Transcribe every line of the records verbatim.

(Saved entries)
------------------------------------------------
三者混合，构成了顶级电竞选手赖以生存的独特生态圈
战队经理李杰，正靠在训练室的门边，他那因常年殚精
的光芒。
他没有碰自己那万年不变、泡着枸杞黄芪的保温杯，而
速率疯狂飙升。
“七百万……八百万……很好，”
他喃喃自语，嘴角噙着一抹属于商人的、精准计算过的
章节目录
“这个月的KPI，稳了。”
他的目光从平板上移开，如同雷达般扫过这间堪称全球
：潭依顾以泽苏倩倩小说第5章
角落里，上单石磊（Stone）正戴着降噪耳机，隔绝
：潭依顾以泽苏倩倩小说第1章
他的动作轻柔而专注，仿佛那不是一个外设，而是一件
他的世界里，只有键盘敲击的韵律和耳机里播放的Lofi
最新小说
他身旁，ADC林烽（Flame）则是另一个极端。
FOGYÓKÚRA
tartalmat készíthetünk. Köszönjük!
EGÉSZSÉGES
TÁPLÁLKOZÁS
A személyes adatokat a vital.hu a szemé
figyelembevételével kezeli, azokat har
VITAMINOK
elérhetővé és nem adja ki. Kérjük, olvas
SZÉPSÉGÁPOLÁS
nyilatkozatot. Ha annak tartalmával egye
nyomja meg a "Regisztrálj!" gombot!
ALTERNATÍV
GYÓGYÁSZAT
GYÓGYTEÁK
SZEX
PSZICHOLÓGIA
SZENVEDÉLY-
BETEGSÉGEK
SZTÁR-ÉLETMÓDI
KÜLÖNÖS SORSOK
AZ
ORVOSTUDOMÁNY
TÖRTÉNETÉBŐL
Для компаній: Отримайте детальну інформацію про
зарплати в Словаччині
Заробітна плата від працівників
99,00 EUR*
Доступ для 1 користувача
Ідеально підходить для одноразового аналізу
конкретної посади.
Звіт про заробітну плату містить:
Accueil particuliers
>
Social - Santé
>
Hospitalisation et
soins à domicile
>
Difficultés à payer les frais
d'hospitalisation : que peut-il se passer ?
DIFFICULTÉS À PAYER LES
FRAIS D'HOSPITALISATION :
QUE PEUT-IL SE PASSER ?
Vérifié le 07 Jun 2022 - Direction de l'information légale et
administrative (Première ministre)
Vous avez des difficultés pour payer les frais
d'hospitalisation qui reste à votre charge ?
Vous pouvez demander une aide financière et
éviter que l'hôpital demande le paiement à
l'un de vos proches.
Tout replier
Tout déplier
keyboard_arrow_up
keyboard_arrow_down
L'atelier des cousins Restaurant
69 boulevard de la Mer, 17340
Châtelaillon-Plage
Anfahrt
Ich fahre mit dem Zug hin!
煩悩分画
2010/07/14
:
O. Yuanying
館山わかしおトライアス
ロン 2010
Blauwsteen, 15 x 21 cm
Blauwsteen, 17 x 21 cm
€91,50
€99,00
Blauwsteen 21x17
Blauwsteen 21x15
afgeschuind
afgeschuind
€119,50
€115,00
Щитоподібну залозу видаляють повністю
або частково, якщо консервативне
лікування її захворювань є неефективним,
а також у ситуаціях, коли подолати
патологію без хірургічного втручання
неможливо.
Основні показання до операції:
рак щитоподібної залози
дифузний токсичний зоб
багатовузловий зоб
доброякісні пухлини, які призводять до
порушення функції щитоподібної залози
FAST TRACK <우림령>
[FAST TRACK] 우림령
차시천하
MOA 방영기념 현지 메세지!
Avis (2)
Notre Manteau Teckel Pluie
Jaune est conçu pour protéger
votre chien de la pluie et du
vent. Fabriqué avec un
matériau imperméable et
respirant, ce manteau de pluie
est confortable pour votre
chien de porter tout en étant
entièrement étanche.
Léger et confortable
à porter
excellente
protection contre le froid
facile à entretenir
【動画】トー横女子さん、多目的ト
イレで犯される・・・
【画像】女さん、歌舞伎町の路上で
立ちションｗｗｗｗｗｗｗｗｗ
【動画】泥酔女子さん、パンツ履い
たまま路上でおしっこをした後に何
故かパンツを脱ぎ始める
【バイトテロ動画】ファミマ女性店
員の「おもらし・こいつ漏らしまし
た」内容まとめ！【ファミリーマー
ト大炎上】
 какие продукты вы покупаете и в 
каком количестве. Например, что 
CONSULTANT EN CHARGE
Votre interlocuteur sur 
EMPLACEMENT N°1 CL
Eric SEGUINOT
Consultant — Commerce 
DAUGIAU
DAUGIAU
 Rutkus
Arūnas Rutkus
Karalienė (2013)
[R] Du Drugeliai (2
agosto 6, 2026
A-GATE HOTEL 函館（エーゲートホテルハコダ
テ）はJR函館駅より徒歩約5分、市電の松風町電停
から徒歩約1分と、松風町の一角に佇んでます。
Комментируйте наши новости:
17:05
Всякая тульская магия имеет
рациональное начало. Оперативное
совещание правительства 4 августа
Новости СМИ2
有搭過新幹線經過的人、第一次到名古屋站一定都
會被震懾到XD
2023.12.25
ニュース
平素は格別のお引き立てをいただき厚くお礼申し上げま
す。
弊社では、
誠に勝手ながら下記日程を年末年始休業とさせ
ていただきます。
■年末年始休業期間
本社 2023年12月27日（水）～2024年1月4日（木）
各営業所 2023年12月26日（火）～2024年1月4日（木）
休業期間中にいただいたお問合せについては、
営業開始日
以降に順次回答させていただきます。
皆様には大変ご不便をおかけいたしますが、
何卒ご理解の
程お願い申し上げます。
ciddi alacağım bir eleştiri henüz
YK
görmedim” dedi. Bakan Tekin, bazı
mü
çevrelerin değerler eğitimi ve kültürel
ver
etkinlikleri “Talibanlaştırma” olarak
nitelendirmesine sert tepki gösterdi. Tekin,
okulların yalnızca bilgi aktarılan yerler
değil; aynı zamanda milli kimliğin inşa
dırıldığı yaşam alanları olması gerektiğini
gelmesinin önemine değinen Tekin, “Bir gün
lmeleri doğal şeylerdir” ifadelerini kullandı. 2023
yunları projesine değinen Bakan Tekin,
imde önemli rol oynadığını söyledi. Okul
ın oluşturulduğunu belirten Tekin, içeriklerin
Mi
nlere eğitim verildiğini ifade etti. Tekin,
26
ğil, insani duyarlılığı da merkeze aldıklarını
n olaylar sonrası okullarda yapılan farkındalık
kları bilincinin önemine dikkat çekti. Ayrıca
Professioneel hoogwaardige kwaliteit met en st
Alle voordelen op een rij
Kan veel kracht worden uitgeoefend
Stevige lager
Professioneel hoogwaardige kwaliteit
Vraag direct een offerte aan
------------------------------------------------
§ **EXERCISE SOLUTION**
三者混合，构成了顶级电竞选手赖以生存的独特生态圈
战队经理李杰，正靠在训练室的门边，他那因常年殚精
的光芒。
他没有碰自己那万年不变、泡着枸杞黄芪的保温杯，而
速率疯狂飙升。
“七百万……八百万……很好，”
他喃喃自语，嘴角噙着一抹属于商人的、精准计算过的
章节目录
“这个月的KPI，稳了。”
他的目光从平板上移开，如同雷达般扫过这间堪称全球
：潭依顾以泽苏倩倩小说第5章
角落里，上单石磊（Stone）正戴着降噪耳机，隔绝
：潭依顾以泽苏倩倩小说第1章
他的动作轻柔而专注，仿佛那不是一个外设，而是一件
他的世界里，只有键盘敲击的韵律和耳机里播放的Lofi
最新小说
他身旁，ADC林烽（Flame）则是另一个极端。
FOGYÓKÚRA
tartalmat készíthetünk. Köszönjük!
EGÉSZSÉGES
TÁPLÁLKOZÁS
A személyes adatokat a vital.hu a szemé
figyelembevételével kezeli, azokat har
VITAMINOK
elérhetővé és nem adja ki. Kérjük, olvas
SZÉPSÉGÁPOLÁS
nyilatkozatot. Ha annak tartalmával egye
nyomja meg a "Regisztrálj!" gombot!
ALTERNATÍV
GYÓGYÁSZAT
GYÓGYTEÁK
SZEX
PSZICHOLÓGIA
SZENVEDÉLY-
BETEGSÉGEK
SZTÁR-ÉLETMÓDI
KÜLÖNÖS SORSOK
AZ
ORVOSTUDOMÁNY
TÖRTÉNETÉBŐL
Для компаній: Отримайте детальну інформацію про
зарплати в Словаччині
Заробітна плата від працівників
99,00 EUR*
Доступ для 1 користувача
Ідеально підходить для одноразового аналізу
конкретної посади.
Звіт про заробітну плату містить:
Accueil particuliers
>
Social - Santé
>
Hospitalisation et
soins à domicile
>
Difficultés à payer les frais
d'hospitalisation : que peut-il se passer ?
DIFFICULTÉS À PAYER LES
FRAIS D'HOSPITALISATION :
QUE PEUT-IL SE PASSER ?
Vérifié le 07 Jun 2022 - Direction de l'information légale et
administrative (Première ministre)
Vous avez des difficultés pour payer les frais
d'hospitalisation qui reste à votre charge ?
Vous pouvez demander une aide financière et
éviter que l'hôpital demande le paiement à
l'un de vos proches.
Tout replier
Tout déplier
keyboard_arrow_up
keyboard_arrow_down
L'atelier des cousins Restaurant
69 boulevard de la Mer, 17340
Châtelaillon-Plage
Anfahrt
Ich fahre mit dem Zug hin!
煩悩分画
2010/07/14
:
O. Yuanying
館山わかしおトライアス
ロン 2010
Blauwsteen, 15 x 21 cm
Blauwsteen, 17 x 21 cm
€91,50
€99,00
Blauwsteen 21x17
Blauwsteen 21x15
afgeschuind
afgeschuind
€119,50
€115,00
Щитоподібну залозу видаляють повністю
або частково, якщо консервативне
лікування її захворювань є неефективним,
а також у ситуаціях, коли подолати
патологію без хірургічного втручання
неможливо.
Основні показання до операції:
рак щитоподібної залози
дифузний токсичний зоб
багатовузловий зоб
доброякісні пухлини, які призводять до
порушення функції щитоподібної залози
FAST TRACK <우림령>
[FAST TRACK] 우림령
차시천하
MOA 방영기념 현지 메세지!
Avis (2)
Notre Manteau Teckel Pluie
Jaune est conçu pour protéger
votre chien de la pluie et du
vent. Fabriqué avec un
matériau imperméable et
respirant, ce manteau de pluie
est confortable pour votre
chien de porter tout en étant
entièrement étanche.
Léger et confortable
à porter
excellente
protection contre le froid
facile à entretenir
【動画】トー横女子さん、多目的ト
イレで犯される・・・
【画像】女さん、歌舞伎町の路上で
立ちションｗｗｗｗｗｗｗｗｗ
【動画】泥酔女子さん、パンツ履い
たまま路上でおしっこをした後に何
故かパンツを脱ぎ始める
【バイトテロ動画】ファミマ女性店
員の「おもらし・こいつ漏らしまし
た」内容まとめ！【ファミリーマー
ト大炎上】
 какие продукты вы покупаете и в 
каком количестве. Например, что 
CONSULTANT EN CHARGE
Votre interlocuteur sur 
EMPLACEMENT N°1 CL
Eric SEGUINOT
Consultant — Commerce 
DAUGIAU
DAUGIAU
 Rutkus
Arūnas Rutkus
Karalienė (2013)
[R] Du Drugeliai (2
agosto 6, 2026
A-GATE HOTEL 函館（エーゲートホテルハコダ
テ）はJR函館駅より徒歩約5分、市電の松風町電停
から徒歩約1分と、松風町の一角に佇んでます。
Комментируйте наши новости:
17:05
Всякая тульская магия имеет
рациональное начало. Оперативное
совещание правительства 4 августа
Новости СМИ2
有搭過新幹線經過的人、第一次到名古屋站一定都
會被震懾到XD
2023.12.25
ニュース
平素は格別のお引き立てをいただき厚くお礼申し上げま
す。
弊社では、
誠に勝手ながら下記日程を年末年始休業とさせ
ていただきます。
■年末年始休業期間
本社 2023年12月27日（水）～2024年1月4日（木）
各営業所 2023年12月26日（火）～2024年1月4日（木）
休業期間中にいただいたお問合せについては、
営業開始日
以降に順次回答させていただきます。
皆様には大変ご不便をおかけいたしますが、
何卒ご理解の
程お願い申し上げます。
ciddi alacağım bir eleştiri henüz
YK
görmedim” dedi. Bakan Tekin, bazı
mü
çevrelerin değerler eğitimi ve kültürel
ver
etkinlikleri “Talibanlaştırma” olarak
nitelendirmesine sert tepki gösterdi. Tekin,
okulların yalnızca bilgi aktarılan yerler
değil; aynı zamanda milli kimliğin inşa
dırıldığı yaşam alanları olması gerektiğini
gelmesinin önemine değinen Tekin, “Bir gün
lmeleri doğal şeylerdir” ifadelerini kullandı. 2023
yunları projesine değinen Bakan Tekin,
imde önemli rol oynadığını söyledi. Okul
ın oluşturulduğunu belirten Tekin, içeriklerin
Mi
nlere eğitim verildiğini ifade etti. Tekin,
26
ğil, insani duyarlılığı da merkeze aldıklarını
n olaylar sonrası okullarda yapılan farkındalık
kları bilincinin önemine dikkat çekti. Ayrıca
Professioneel hoogwaardige kwaliteit met en st
Alle voordelen op een rij
Kan veel kracht worden uitgeoefend
Stevige lager
Professioneel hoogwaardige kwaliteit
Vraag direct een offerte aan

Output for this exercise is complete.